| Document segment |
□ □ □ □

# Kliche overdrive problem, no sound



## Uglycatstudio (Nov 28, 2021)

Hey everyone!! I finally took the plunge and ordered a Kliche overdrive (2 actually) to build. Followed the parts list and ordered off Tayda, spent an evening building and hit a roadblock. Led is always on, gets slightly brighter when engaging the pedal and passes no sound, on or "off". Checked all my connections and reviewed documentation numerous times. Throwing this out here as a hail mary. Any help would be much appreciated!!

Ps: used russian diodes and identification rings are reversed, although I tried reversing them with no change what so ever.


----------



## Mcknib (Nov 28, 2021)

□ □ □ □

| Provided information |
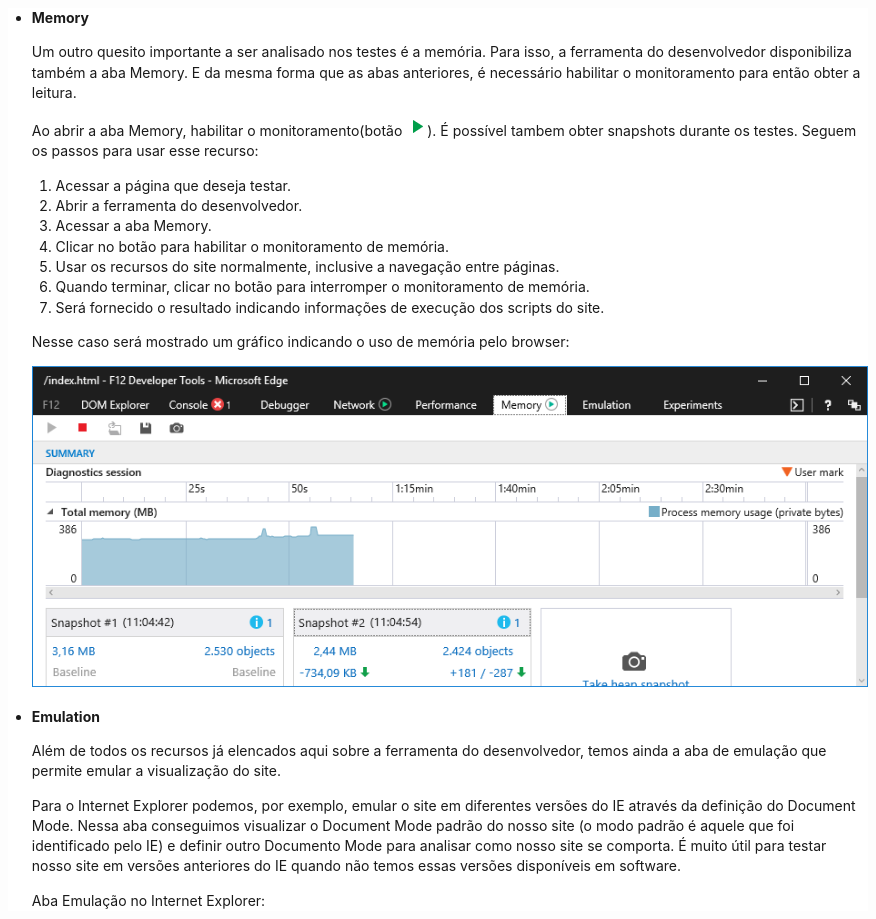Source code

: - **Memory**

	Um outro quesito importante a ser analisado nos testes é a memória. Para isso, a ferramenta do desenvolvedor disponibiliza também a aba Memory. E da mesma forma que as abas anteriores, é necessário habilitar o monitoramento para então obter a leitura.

	Ao abrir a aba Memory, habilitar o monitoramento(botão ![Habilitação Monitoramento Memória](./images/testing_f12tools_enablenetwork.png)). É possível tambem obter snapshots durante os testes. Seguem os passos para usar esse recurso:

	1. Acessar a página que deseja testar.
	2. Abrir a ferramenta do desenvolvedor.
	3. Acessar a aba Memory.
	4. Clicar no botão para habilitar o monitoramento de memória.
	5. Usar os recursos do site normalmente, inclusive a navegação entre páginas.
	6. Quando terminar, clicar no botão para interromper o monitoramento de memória.
	7. Será fornecido o resultado indicando informações de execução dos scripts do site.
	
	Nesse caso será mostrado um gráfico indicando o uso de memória pelo browser:
	
	![Monitoramento de Memória](./images/testing_f12tools_memory.png)

- **Emulation**

	Além de todos os recursos já elencados aqui sobre a ferramenta do desenvolvedor, temos ainda a aba de emulação que permite emular a visualização do site. 

	Para o Internet Explorer podemos, por exemplo, emular o site em diferentes versões do IE através da definição do Document Mode. Nessa aba conseguimos visualizar o Document Mode padrão do nosso site (o modo padrão é aquele que foi identificado pelo IE) e definir outro Documento Mode para analisar como nosso site se comporta. É muito útil para testar nosso site em versões anteriores do IE quando não temos essas versões disponíveis em software.

	Aba Emulação no Internet Explorer:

□ □ □ □

| Problem to work on |
Continue the Kliche overdrive troubleshooting thread from where it stops.

| Response |
You might have your switch the wrong side of the breakout board can't clearly see it, If that's the case then your switch possibly won't connect correctly

You could continuity check the S pads on the main pcb to make sure they go to the correct 3PDT lugs eg S1 goes to 3PDT lug 1 etc as in the pic

I think as long as S1, 2, 3 connect to their 3PDT lugs on the left and 4,5,6 on the right it'll be fine the way you have it





I haven't built it so not 100% If it matters seeing as it's the same both sides

We can't actually trace your offboard wiring to DC jack and in and out jacks post a couple of pics so we can see them clearly and trace the wiring


----------



## carlinb17 (Nov 28, 2021)

ditto on what Mcknib said, you also definitely need to clean and reflow, it looks like you might have bridges on the backside. Was the pedal powered when you tried the sound as well, buffered requires the power because the sound actually travels through part of the circuit. So if you have power, and bypass/on doesn't work, we need to look at the path audio travels from the input through the switch through the board and back out the output.


----------



## Uglycatstudio (Nov 28, 2021)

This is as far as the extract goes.